The room started to fill up with yoga types in knits, mostly young people. Unexpectedly, a 60-something acquaintance of mine arrived. I could tell he recognized my face but couldn’t place who I was, not in this context. I stared straight ahead, not wanting to be distracted by small talk.
Through a glass window in the door of the auditorium I could see Roach on stage practicing his sitar alongside a woman who would be singing a chant at the start of the teaching. After a while they left the stage and we were finally allowed to file in. I sat in the back. Two Dateline colleagues joined me in the auditorium. I was planning to ask the guru some questions about Ian Thorson’s death, about the goddess, Christie McNally, and about the allegations by former followers that he was a shyster.
It would be awkward to say the least.
Roach began to speak about his philosophy of planting karmic seeds and he went on for an hour.
And then it was time for a break. I got in line with the other acolytes and was given a yellow rose to offer to the guru. One by one the people in line ahead of me when up onstage and sat opposite Roach. There was such a din in the auditorium that you couldn’t hear a word they said. My heart was racing.

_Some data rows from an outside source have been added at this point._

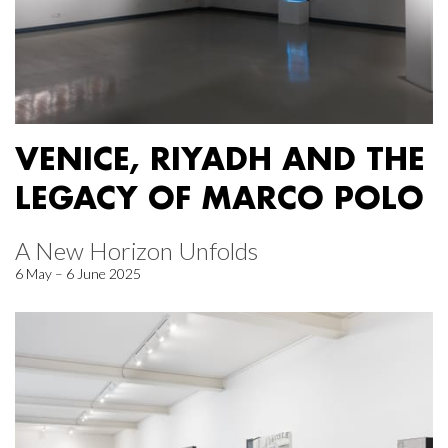
VENICE, RIYADH AND THE
LEGACY OF MARCO POLO
A New Horizon Unfolds
6 May – 6 June 2025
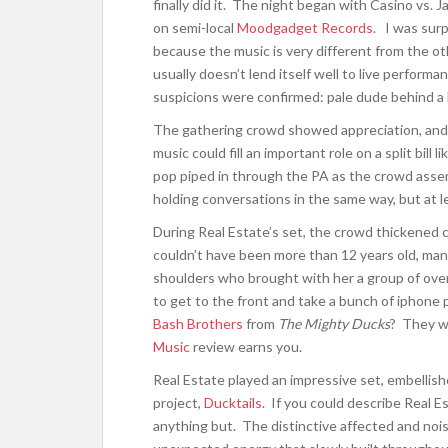
finally did it. The night began with Casino vs. J
on semi-local
Moodgadget Records
. I was surp
because the music is very different from the o
usually doesn’t lend itself well to live perform
suspicions were confirmed: pale dude behind a 
The gathering crowd showed appreciation, and t
music could fill an important role on a split bill 
pop piped in through the PA as the crowd assemb
holding conversations in the same way, but at l
During Real Estate’s set, the crowd thickened c
couldn’t have been more than 12 years old, many,
shoulders who brought with her a group of ov
to get to the front and take a bunch of iphon
Bash Brothers
from
The Mighty Ducks
? They w
Music
review earns you.
Real Estate played an impressive set, embellish
project,
Ducktails
. If you could describe Real E
anything but. The distinctive affected and n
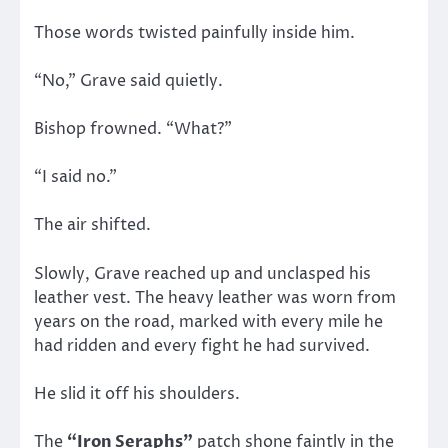
Those words twisted painfully inside him.
“No,” Grave said quietly.
Bishop frowned. “What?”
“I said no.”
The air shifted.
Slowly, Grave reached up and unclasped his
leather vest. The heavy leather was worn from
years on the road, marked with every mile he
had ridden and every fight he had survived.
He slid it off his shoulders.
The
“Iron Seraphs”
patch shone faintly in the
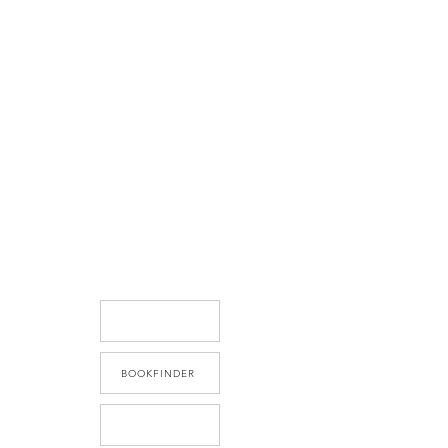
BOOKFINDER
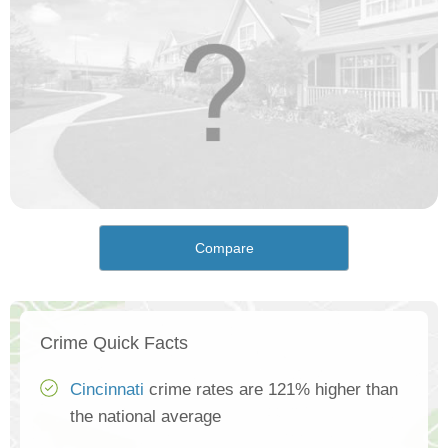
Compare
Crime Quick Facts
Cincinnati
crime rates are 121% higher than
the national average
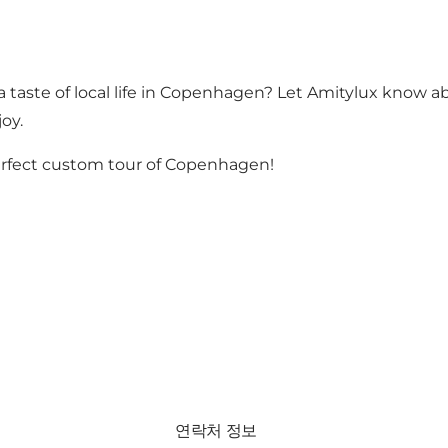
 taste of local life in Copenhagen? Let Amitylux know ab
joy.
erfect custom tour of Copenhagen!
연락처 정보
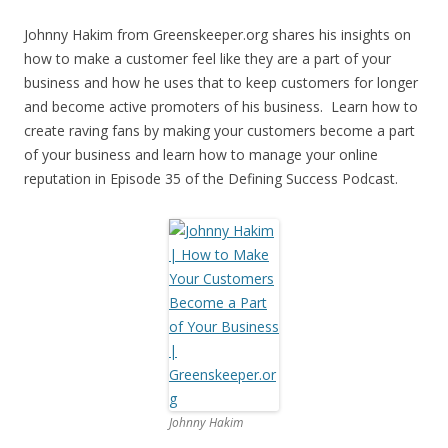
Johnny Hakim from Greenskeeper.org shares his insights on
how to make a customer feel like they are a part of your
business and how he uses that to keep customers for longer
and become active promoters of his business. Learn how to
create raving fans by making your customers become a part
of your business and learn how to manage your online
reputation in Episode 35 of the Defining Success Podcast.
Johnny Hakim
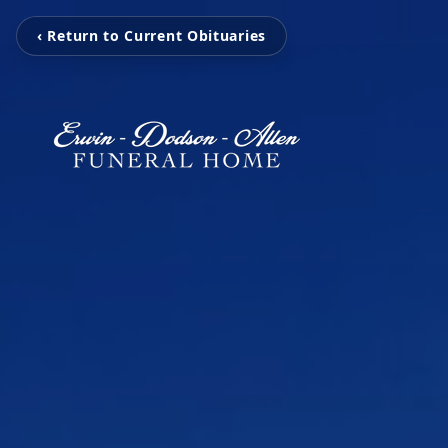
‹ Return to Current Obituaries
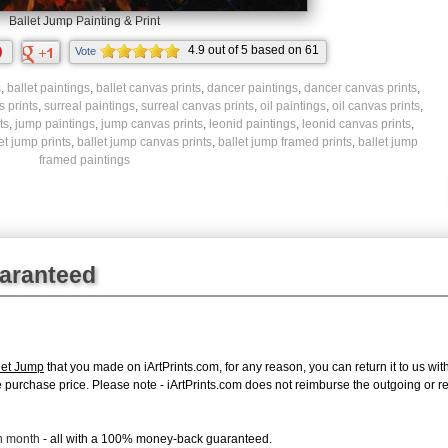
Ballet Jump Painting & Print
4.9
out of
5
based on
61
Vote
ratings.
s
,
ballet paintings
,
ballet canvas prints
,
dancer paintings
,
dancer canvas prints
,
 prints
,
surreal paintings
,
surreal canvas prints
,
oil paintings
,
oil canvas prints
,
ts
,
jump paintings
,
jump canvas prints
,
leonid paintings
,
leonid canvas prints
,
et jump prints
,
ballet jump canvas prints
,
ballet jump framed prints
,
ballet jump
framed paintings
uaranteed
let Jump
that you made on iArtPrints.com, for any reason, you can return it to us with
tire purchase price. Please note - iArtPrints.com does not reimburse the outgoing or 
ch month
- all with a 100% money-back guaranteed.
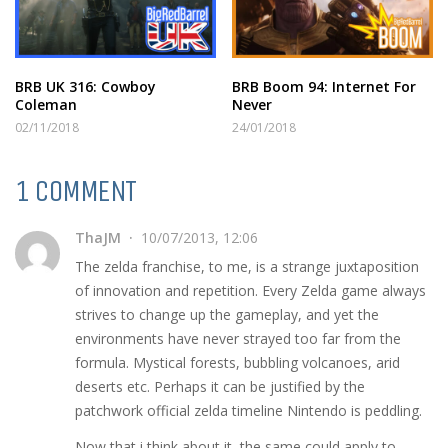
BRB UK 316: Cowboy
BRB Boom 94: Internet For
Coleman
Never
02/11/2018
24/01/2018
1 COMMENT
ThaJM
10/07/2013, 12:06
The zelda franchise, to me, is a strange juxtaposition
of innovation and repetition. Every Zelda game always
strives to change up the gameplay, and yet the
environments have never strayed too far from the
formula. Mystical forests, bubbling volcanoes, arid
deserts etc. Perhaps it can be justified by the
patchwork official zelda timeline Nintendo is peddling.
Now that i think about it, the same could apply to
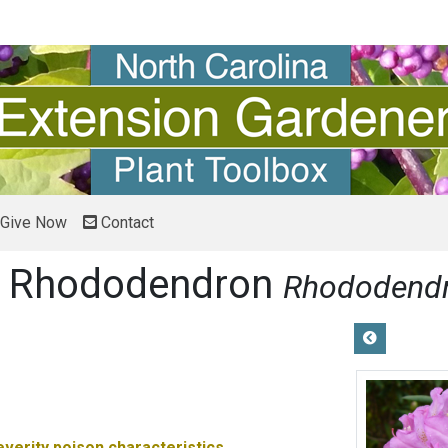
Give Now
Contact
ok Rhododendron
Rhododend
everity
poison characteristics.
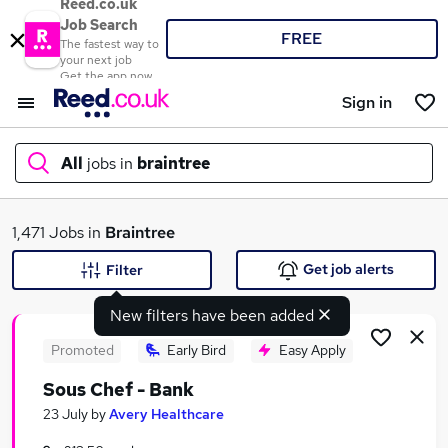
Reed.co.uk
Job Search
FREE
The fastest way to
your next job
Get the app now
Sign in
All
jobs in
braintree
What
1,471 Jobs in
Braintree
Get job alerts
Filter
New filters have been added
Where
Promoted
Early Bird
Easy Apply
Sous Chef - Bank
Search jobs
23 July
by
Avery Healthcare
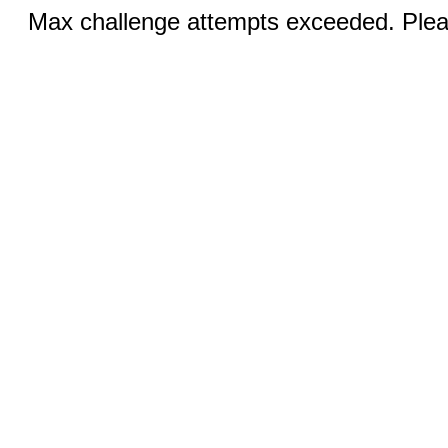
Max challenge attempts exceeded. Pleas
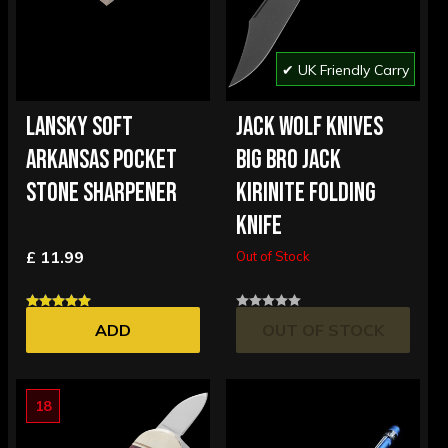
✔ UK Friendly Carry
LANSKY SOFT
JACK WOLF KNIVES
ARKANSAS POCKET
BIG BRO JACK
STONE SHARPENER
KIRINITE FOLDING
KNIFE
£ 11.99
Out of Stock
ADD
OUT OF STOCK
18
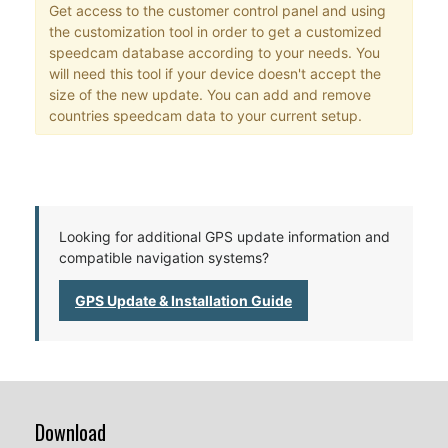
Get access to the customer control panel and using
the customization tool in order to get a customized
speedcam database according to your needs. You
will need this tool if your device doesn't accept the
size of the new update. You can add and remove
countries speedcam data to your current setup.
Looking for additional GPS update information and
compatible navigation systems?
GPS Update & Installation Guide
Download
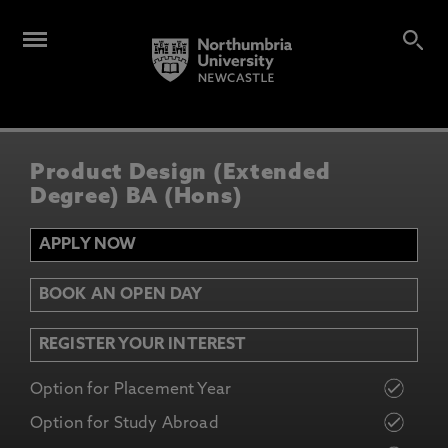
Product Design (Extended
Degree) BA (Hons)
APPLY NOW
BOOK AN OPEN DAY
REGISTER YOUR INTEREST
Option for Placement Year
Option for Study Abroad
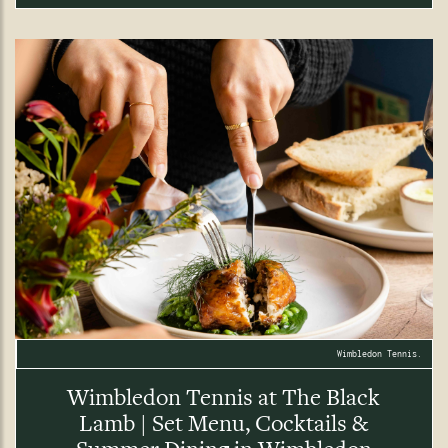
Wimbledon Tennis.
Wimbledon Tennis at The Black
Lamb | Set Menu, Cocktails &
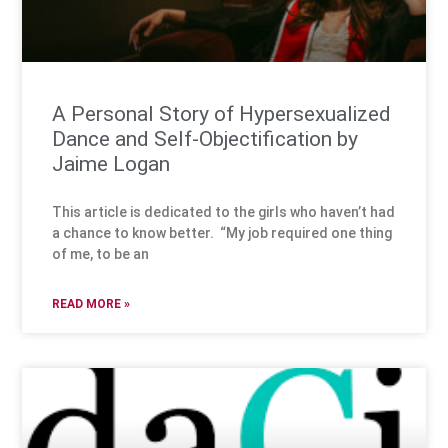
A Personal Story of Hypersexualized
Dance and Self-Objectification by
Jaime Logan
This article is dedicated to the girls who haven’t had
a chance to know better. “My job required one thing
of me, to be an
READ MORE »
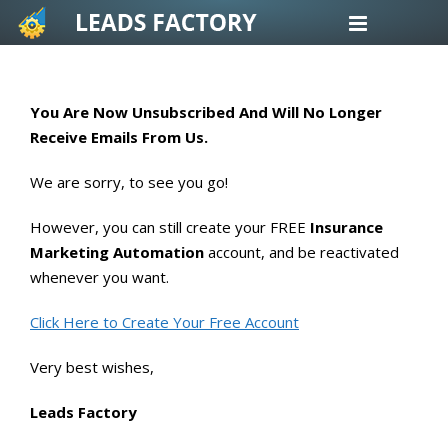
Skip
to
content
You Are Now Unsubscribed And Will No Longer
Receive Emails From Us.
We are sorry, to see you go!
However, you can still create your FREE
Insurance
Marketing Automation
account, and be reactivated
whenever you want.
Click Here to Create Your Free Account
Very best wishes,
Leads Factory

When finally it was my turn, the guru got up and walked to the edge of the stage to speak with one of his minions. Now my heart was pounding in my throat as I thought I had been identified and would be thrown out. But no, he was only saying that I would be the last person allowed to speak with him – his show had to go on.
And so I approached the chair in the middle of the stage, awkwardly putting the yellow rose on the table between us.
“Hi, my name is Anna Schecter. I’m with Dateline NBC and I’ve been trying to reach you for quite some time,” I began.
He looked back at me smiling.
“I’m doing a story on Diamond Mountain and what unfortunately happened to Christie McNally and Ian Thorson…There are former devotees who feel like they were duped, like they were conned. What do you say to them?” I asked.
“You can see, you can see, here, you can see what I do, you can see what I teach,” he said.
“And some of them say you created an environment where people become completely devoted and get out of touch with reality and so, do you have any responsibility in Ian Thorson's death?” I asked.
“I think every teacher is responsible for their students,” he replied.
“Do you still think Christie McNally is a goddess?”
At that he laughed uncomfortably. I imagined it hurt to be asked that question of his former lover. An acolyte approached us with a plate of cookies and she placed them on the table beside the yellow rose.
“You know what I was hoping would be to speak about what I believe, my teachings, and I really don't like to talk about more sensational things because I don't feel they're so helpful,” he said.
Then I asked about the Dalai Lama, who had publically distanced himself from Roach years earlier and no longer welcomed him to Dharamsala. He laughed nervously again, said he had to get back to the teaching, and I took the stairs at the opposite side of the stage down to the main hall. No one else had heard our conversation because of the acoustics.
It was time to go. Footage from our conversation would go into the final act of my story about Thorson, Roach, McNally, and Diamond Mountain.